Although the ruling of the Constitutional Court is binding on government agencies, we maintain that it will have no impact on the rights and freedoms of the general public to engage in campaigns calling for the amendments of the Criminal Code. It will also not have an impact on the freedom of the press to present news on this topic. 

  1. Amending Section 112 of the Criminal Code does not affect the status of the King as guaranteed under Chapters I and II of the 2017 Constitution. Even if Section 112 (lèse-majesté) of the Criminal Code were to be amended or even repealed, the system of government and the royal prerogatives would not be affected. The King would continue to be protected by the law from defamation, similar to any other individuals.
  1. Serving as a bail bondsman for persons facing criminal proceedings facilitates their access to the right to provisional release under Section 29 of the Constitution and Article 9 of the ICCPR. The worst foreseeable consequence that a bondsman can suffer is paying the equivalent of the bail amount in the event that the defendant absconds. By taking Move Forward MPs’ acting as bail bondsmen for Section 112 defendants into consideration for its 31 January 2024 ruling, the Constitutional Court imposed unforeseeable harm on said bondsmen, potentially deterring members of the general public from serving as bail bondsmen in criminal cases. This would adversely affect the right to a fair trial for those facing criminal charges in the future. 
  2. Proposing a bill to amend Section 112 (lèse-majesté) of the Criminal Code is an exercise of the right to freedom of expression, which is protected under Article 19 of the ICCPR. It is an expression of an opinion on the problems with Section 112 and an expression of an opinion that Section 112 should be amended. 

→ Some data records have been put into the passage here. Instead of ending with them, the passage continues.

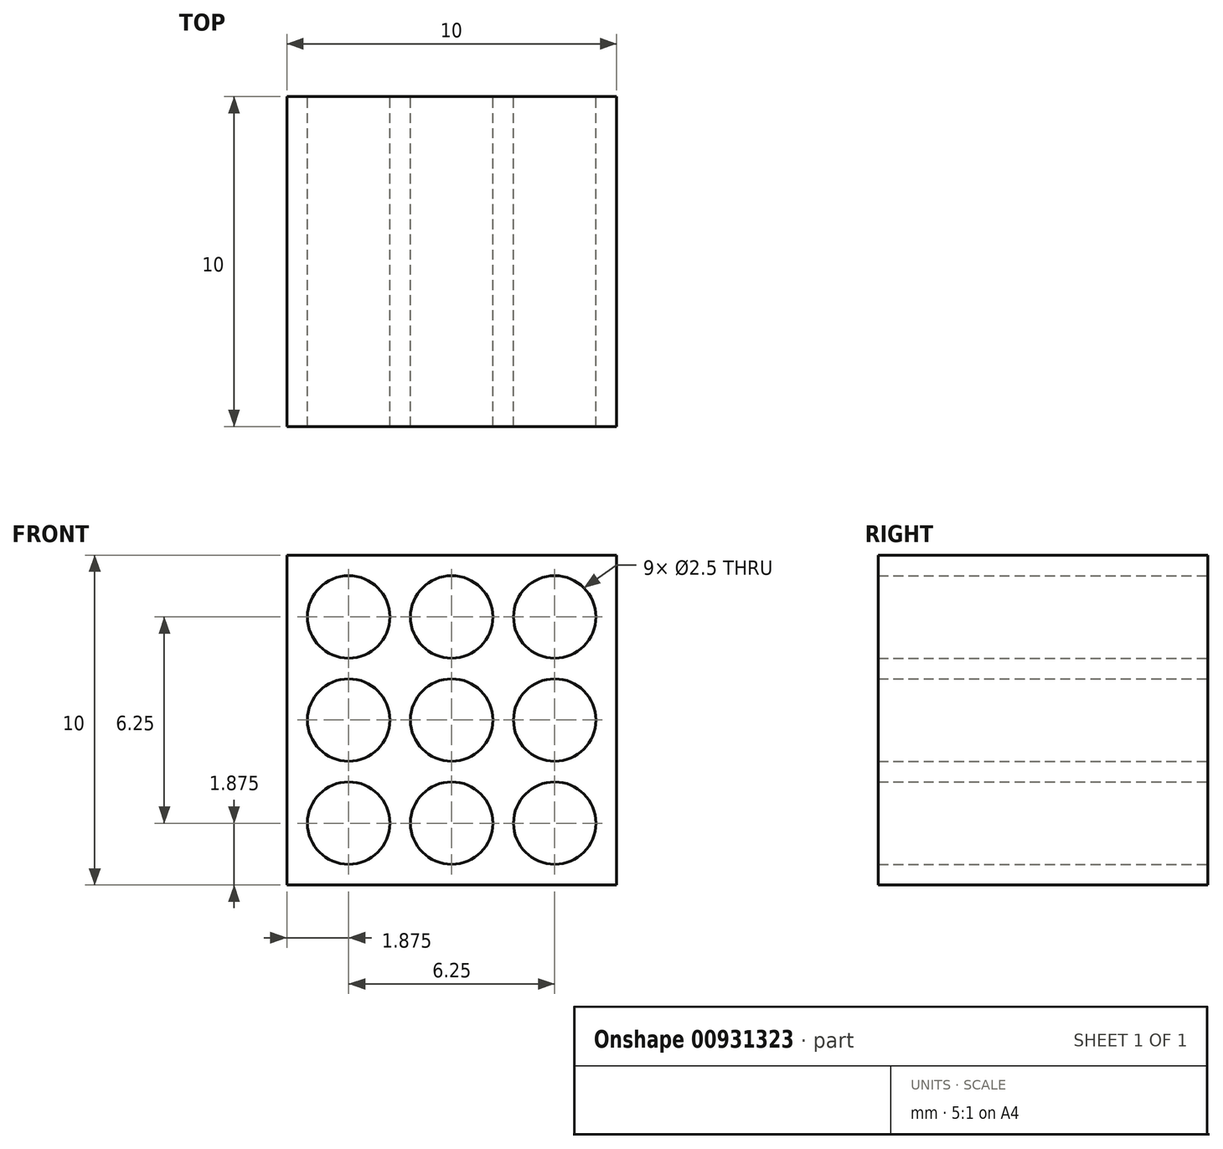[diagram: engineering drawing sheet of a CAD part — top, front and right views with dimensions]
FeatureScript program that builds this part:
annotation { "Feature Type Name" : "Feature", "Feature Type Description" : "" }
export const myFeature = defineFeature(function(context is Context, id is Id, definition is map)
    precondition{}
    {
        {
            var Q0;
            Q0=qCreatedBy(makeId("Front.planeOp"),FACE);
            var sketch = newSketch(context, id + "F0", { "sketchPlane" : qUnion([Q0])});
            skLineSegment(sketch, "E0.bottom", {"start": v(-5, 5) * mm, "end": v(5, 5) * mm});
            skLineSegment(sketch, "E0.top", {"start": v(-5, -5) * mm, "end": v(5, -5) * mm});
            skLineSegment(sketch, "E0.left", {"start": v(-5, 5) * mm, "end": v(-5, -5) * mm});
            skLineSegment(sketch, "E0.right", {"start": v(5, 5) * mm, "end": v(5, -5) * mm});
            skPoint(sketch, "E1", {"position": v(0, 0) * mm});
            skCircle(sketch, "E2", {"center": v(-3.12, 3.13) * mm, "radius": 1.25 * mm});
            skCircle(sketch, "E3", {"center": v(0, 3.13) * mm, "radius": 1.25 * mm});
            skCircle(sketch, "E4", {"center": v(3.13, 3.13) * mm, "radius": 1.25 * mm});
            skCircle(sketch, "E5", {"center": v(-3.12, 0) * mm, "radius": 1.25 * mm});
            skCircle(sketch, "E6", {"center": v(0, 0) * mm, "radius": 1.25 * mm});
            skCircle(sketch, "E7", {"center": v(3.13, 0) * mm, "radius": 1.25 * mm});
            skCircle(sketch, "E8", {"center": v(-3.13, -3.12) * mm, "radius": 1.25 * mm});
            skCircle(sketch, "E9", {"center": v(0, -3.12) * mm, "radius": 1.25 * mm});
            skCircle(sketch, "E10", {"center": v(3.13, -3.12) * mm, "radius": 1.25 * mm});
            skSolve(sketch);
        }
        {
            var Q0;
            Q0=makeQuery(id+"F0.imprint","IMPRINT",FACE,{"disambiguationData":[TD([[makeQuery(id+"F0.imprint","IMPRINT",EDGE,{"derivedFrom":sQuery(id+"F0.wireOp",EDGE,"E0.bottom")}),-1.0]])]});
            extrude(context, id + "F1", {"entities" : qUnion([Q0]), "depth" : 10 * mm, "offsetDistance" : 25.4 * mm});
        }
    });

For this reason, the Constitutional Court cannot issue an order restricting such a right, unless the restrictions are provided by law and are necessary to achieve the objectives enumerated under Article 19(3) of the ICCPR, such as the protection of national security. The United Nations Human Rights Committee has explained that laws restricting the right to freedom of expression must not be “invoked […] to suppress or withhold from the public information of legitimate public interest that does not harm national security or to prosecute journalists, researchers, environmental activists, human rights defenders, or others, for having disseminated such information” (General Comment No. 34, para. 30) In order to restrict the right to freedom of expression to protect national security, the Constitutional Court must establish a “direct and immediate connection” between proposals to amend Section 112 and the threats to national security. (Id. para. 35.)

Thai Lawyers for Human Rights reaffirms that the right to freedom of expression guarantees the right of the general public to reflect on the problems of, criticize, and campaign for the amendment or repeal of laws that affect people’s rights and freedoms, including Section 112 (lèse-majesté) of the Criminal Code.